Post-merger, the company trades on NASDAQ as AGLT, with a pipeline of 30+ enterprise customers evaluating large-scale deployments. CEO Peggy Johnson, a former Microsoft executive, has steered Agility toward practical industrial use cases — a sharper commercial focus than many competitors who are still in demo mode.

Questions and answers

Frequently asked questions about this article

What is Agility Robotics and what does the Digit robot do?

Agility Robotics is an Oregon-based startup founded in 2015. Its Digit robot is a bipedal humanoid designed for warehouse logistics — moving totes, loading pallets, and operating in shared human spaces. Around 100 units are already deployed commercially across nine sites.

What is a SPAC and why is Agility using one instead of a traditional IPO?

A SPAC is a publicly traded shell company that merges with a private company, offering a faster path to public markets with a negotiated fixed valuation.

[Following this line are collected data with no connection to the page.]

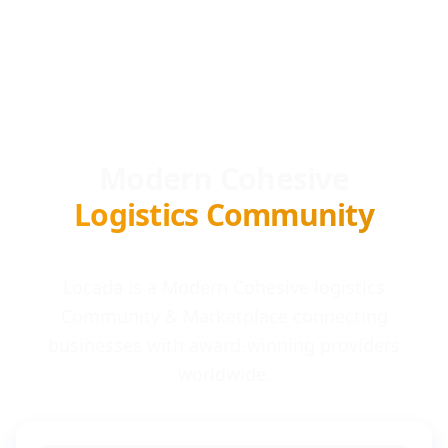
Modern Cohesive
Logistics Community
Locada is a Modern Cohesive logistics
Community & Marketplace connecting
businesses with award-winning providers
worldwide.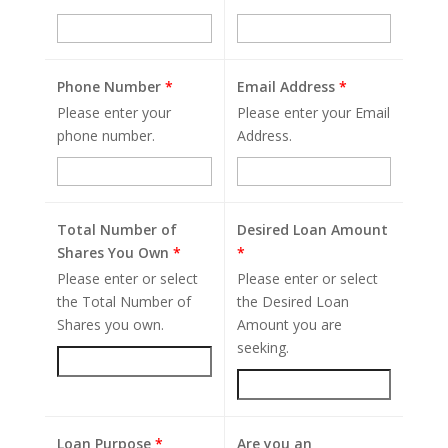
Phone Number
*
Email Address
*
Please enter your
Please enter your Email
phone number.
Address.
Total Number of
Desired Loan Amount
Shares You Own
*
*
Please enter or select
Please enter or select
the Total Number of
the Desired Loan
Shares you own.
Amount you are
seeking.
Loan Purpose
*
Are you an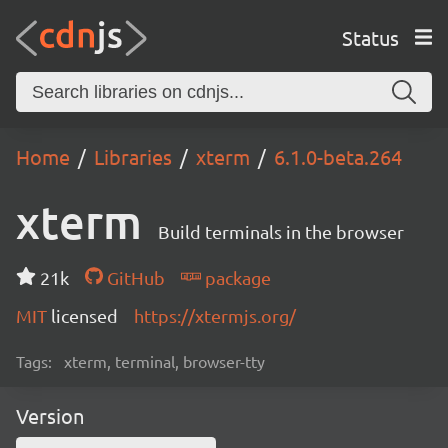
Status
Home
Libraries
xterm
6.1.0-beta.264
xterm
Build terminals in the browser
21k
GitHub
package
MIT
licensed
https://xtermjs.org/
Tags:
xterm, terminal, browser-tty
Version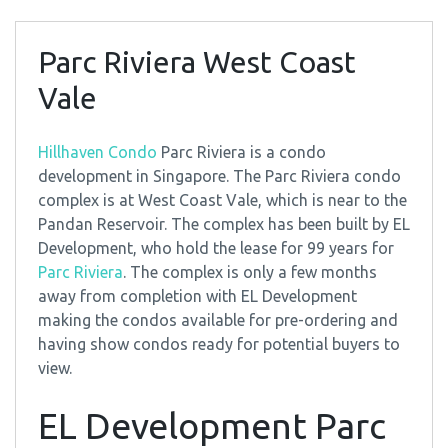
Parc Riviera West Coast
Vale
Hillhaven Condo
Parc Riviera is a condo
development in Singapore. The Parc Riviera condo
complex is at West Coast Vale, which is near to the
Pandan Reservoir. The complex has been built by EL
Development, who hold the lease for 99 years for
Parc Riviera
. The complex is only a few months
away from completion with EL Development
making the condos available for pre-ordering and
having show condos ready for potential buyers to
view.
EL Development Parc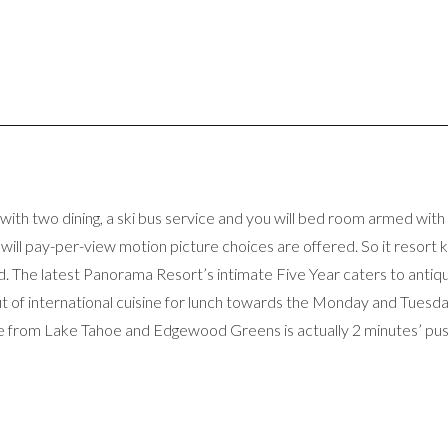
 with two dining, a ski bus service and you will bed room armed wit
u will pay-per-view motion picture choices are offered. So it resor
ond. The latest Panorama Resort’s intimate Five Year caters to anti
 of international cuisine for lunch towards the Monday and Tuesday
le from Lake Tahoe and Edgewood Greens is actually 2 minutes’ push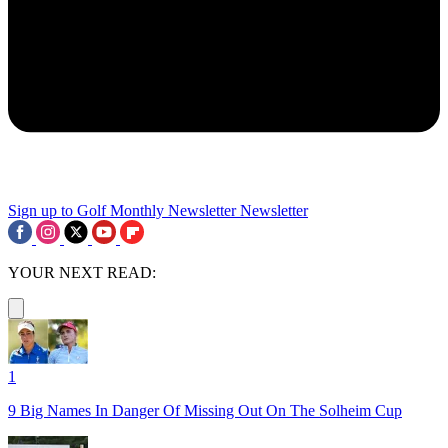
Sign up to Golf Monthly Newsletter
Newsletter
YOUR NEXT READ:
1
9 Big Names In Danger Of Missing Out On The Solheim Cup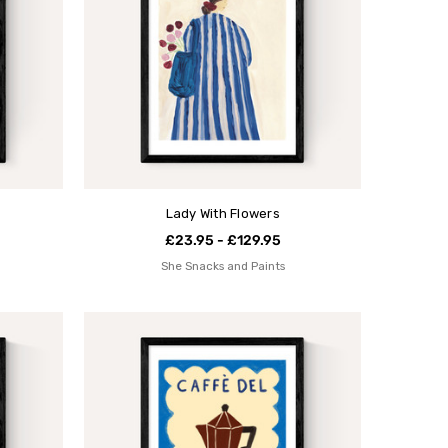
Lady With Flowers
£23.95 - £129.95
She Snacks and Paints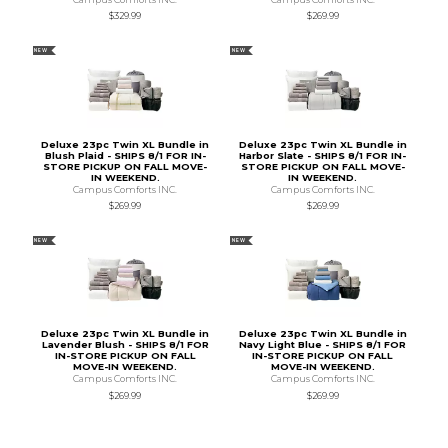
$329.99
$269.99
NEW
NEW
Deluxe 23pc Twin XL Bundle in
Deluxe 23pc Twin XL Bundle in
Blush Plaid - SHIPS 8/1 FOR IN-
Harbor Slate - SHIPS 8/1 FOR IN-
STORE PICKUP ON FALL MOVE-
STORE PICKUP ON FALL MOVE-
IN WEEKEND.
IN WEEKEND.
Campus Comforts INC.
Campus Comforts INC.
$269.99
$269.99
NEW
NEW
Deluxe 23pc Twin XL Bundle in
Deluxe 23pc Twin XL Bundle in
Lavender Blush - SHIPS 8/1 FOR
Navy Light Blue - SHIPS 8/1 FOR
IN-STORE PICKUP ON FALL
IN-STORE PICKUP ON FALL
MOVE-IN WEEKEND.
MOVE-IN WEEKEND.
Campus Comforts INC.
Campus Comforts INC.
$269.99
$269.99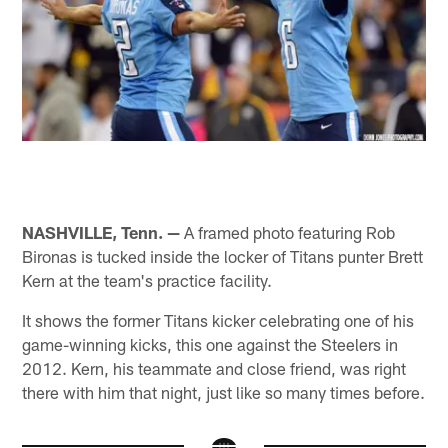
NASHVILLE, Tenn. —
A framed photo featuring Rob
Bironas is tucked inside the locker of Titans punter Brett
Kern at the team's practice facility.
It shows the former Titans kicker celebrating one of his
game-winning kicks, this one against the Steelers in
2012. Kern, his teammate and close friend, was right
there with him that night, just like so many times before.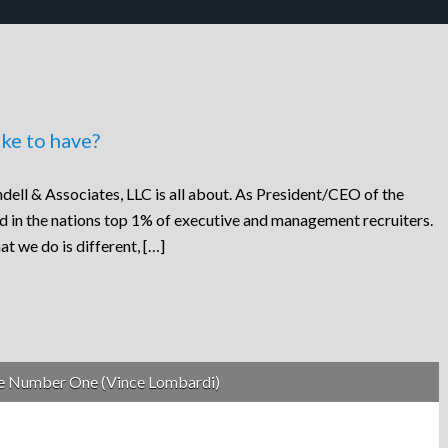
ke to have?
dell & Associates, LLC is all about. As President/CEO of the
ed in the nations top 1% of executive and management recruiters.
at we do is different, […]
be Number One (Vince Lombardi)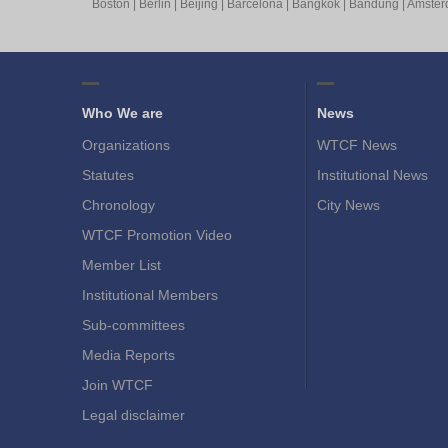
Boston
|
Berlin
|
Beijing
|
Barcelona
|
Bangkok
|
Bandung
|
Amste
Who We are
News
Organizations
WTCF News
Statutes
Institutional News
Chronology
City News
WTCF Promotion Video
Member List
Institutional Members
Sub-committees
Media Reports
Join WTCF
Legal disclaimer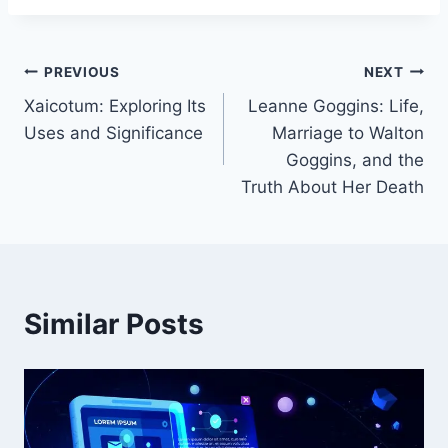
Post
PREVIOUS
NEXT
Xaicotum: Exploring Its
Leanne Goggins: Life,
navigation
Uses and Significance
Marriage to Walton
Goggins, and the
Truth About Her Death
Similar Posts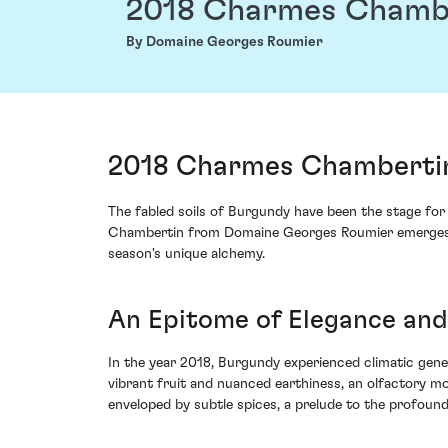
2018 Charmes Chamb
By Domaine Georges Roumier
2018 Charmes Chambertin
The fabled soils of Burgundy have been the stage for
Chambertin from Domaine Georges Roumier emerges with
season's unique alchemy.
An Epitome of Elegance and
In the year 2018, Burgundy experienced climatic gen
vibrant fruit and nuanced earthiness, an olfactory mo
enveloped by subtle spices, a prelude to the profound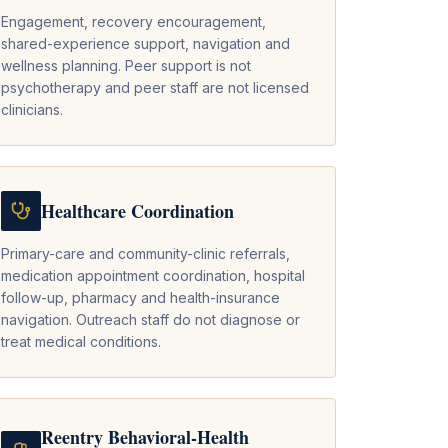
Engagement, recovery encouragement,
shared-experience support, navigation and
wellness planning. Peer support is not
psychotherapy and peer staff are not licensed
clinicians.
Healthcare Coordination
Primary-care and community-clinic referrals,
medication appointment coordination, hospital
follow-up, pharmacy and health-insurance
navigation. Outreach staff do not diagnose or
treat medical conditions.
Reentry Behavioral-Health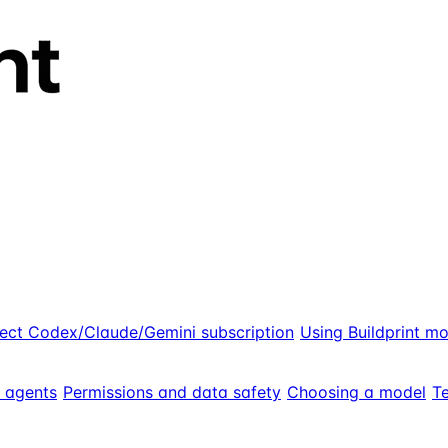
ect Codex/Claude/Gemini subscription
Using Buildprint m
g agents
Permissions and data safety
Choosing a model
Te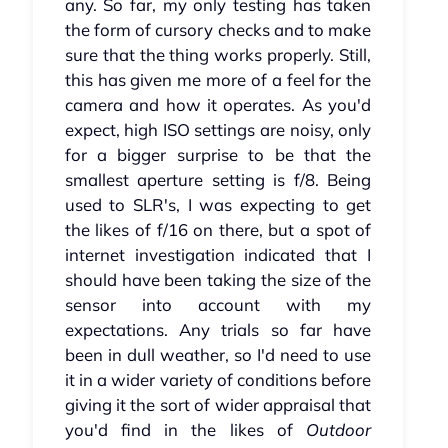
any. So far, my only testing has taken
the form of cursory checks and to make
sure that the thing works properly. Still,
this has given me more of a feel for the
camera and how it operates. As you'd
expect, high ISO settings are noisy, only
for a bigger surprise to be that the
smallest aperture setting is f/8. Being
used to SLR's, I was expecting to get
the likes of f/16 on there, but a spot of
internet investigation indicated that I
should have been taking the size of the
sensor into account with my
expectations. Any trials so far have
been in dull weather, so I'd need to use
it in a wider variety of conditions before
giving it the sort of wider appraisal that
you'd find in the likes of
Outdoor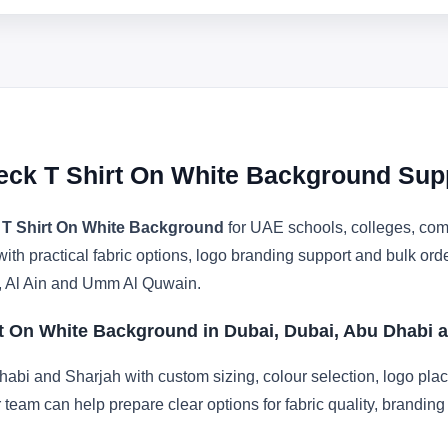
eck T Shirt On White Background Sup
 T Shirt On White Background
for UAE schools, colleges, comp
with practical fabric options, logo branding support and bulk or
, Al Ain and Umm Al Quwain.
rt On White Background in Dubai, Dubai, Abu Dhabi 
abi and Sharjah with custom sizing, colour selection, logo pla
r team can help prepare clear options for fabric quality, brandi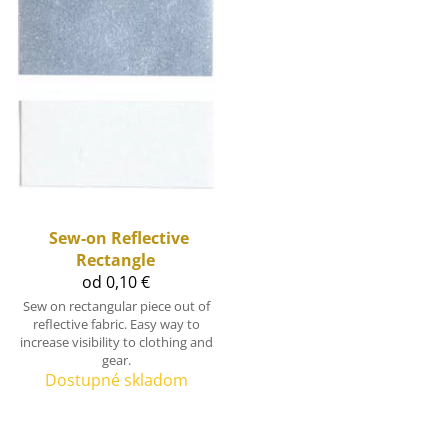
Sew-on Reflective
Rectangle
od 0,10 €
Sew on rectangular piece out of
reflective fabric. Easy way to
increase visibility to clothing and
gear.
Dostupné skladom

For Agility, it means raising $600M+ and going public without the uncertainty of a traditional IPO roadshow.

Who is investing in Agility Robotics?

Existing backers include Amazon, Nvidia, SoftBank Vision Fund 2, and DCVC. The PIPE portion of the SPAC deal is led by Foxconn, which is also a potential manufacturing partner for scaling Digit production at volume.

What is Digit v5 and what makes it different?

Digit v5 is Agility's next-generation robot designed to work in shared human spaces without caged-off zones — a major leap from most current warehouse robots. The company has already secured over $300 million in multi-year signed orders for this model.

When will Agility Robotics start trading publicly?

After the merger with Churchill Capital Corp XI closes, Agility will trade on NASDAQ under the ticker AGLT. The exact closing date hasn't been announced; SPAC mergers typically close within 4–6 months of the announcement.